### Data section
■ ■ ■ ■
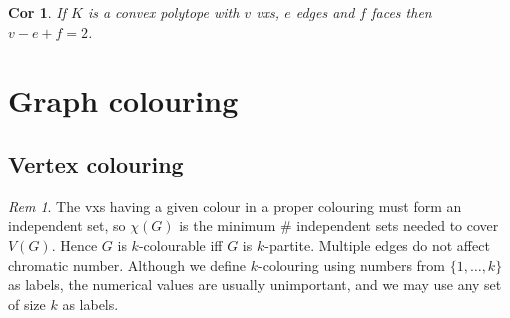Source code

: \documentclass[11pt, fleqn, a4paper, landscape]{article}
\theoremstyle{plain} %
\newtheorem{cor}[thm]{Cor}
\theoremstyle{remark} %
\newtheorem{rem}[thm]{Rem}
\theoremstyle{definition} %
\newtheorem{defi}[thm]{Def}
\begin{document}
\begin{multicols}{5}
\addtocounter{thm}{2}
\addtocounter{thm}{1}

\begin{cor}
If $K$ is a convex polytope with $v$ vxs, $e$ edges and $f$ faces then $v - e + f = 2$.
\end{cor}

\section{Graph colouring}
\subsection{Vertex colouring}

%
\addtocounter{thm}{2}
\begin{rem}
The vxs having a given colour in a proper colouring must form an independent set, so $\chi(G)$ is the minimum \# independent sets needed to cover $V (G).$ Hence $G$ is $k$-colourable iff $G$ is $k$-partite. Multiple edges do not affect chromatic number. Although we define
$k$-colouring using numbers from $\{1, \dots , k\}$ as labels, the numerical values are usually unimportant, and we may use any set of size $k$ as labels.
\end{rem}


\end{multicols}
\end{document}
■ ■ ■ ■
### Required action
If the word "newtheorem" is on a line above, return that line.

### Result for this exercise
\newtheorem{cor}[thm]{Cor}
\newtheorem{rem}[thm]{Rem}
\newtheorem{defi}[thm]{Def}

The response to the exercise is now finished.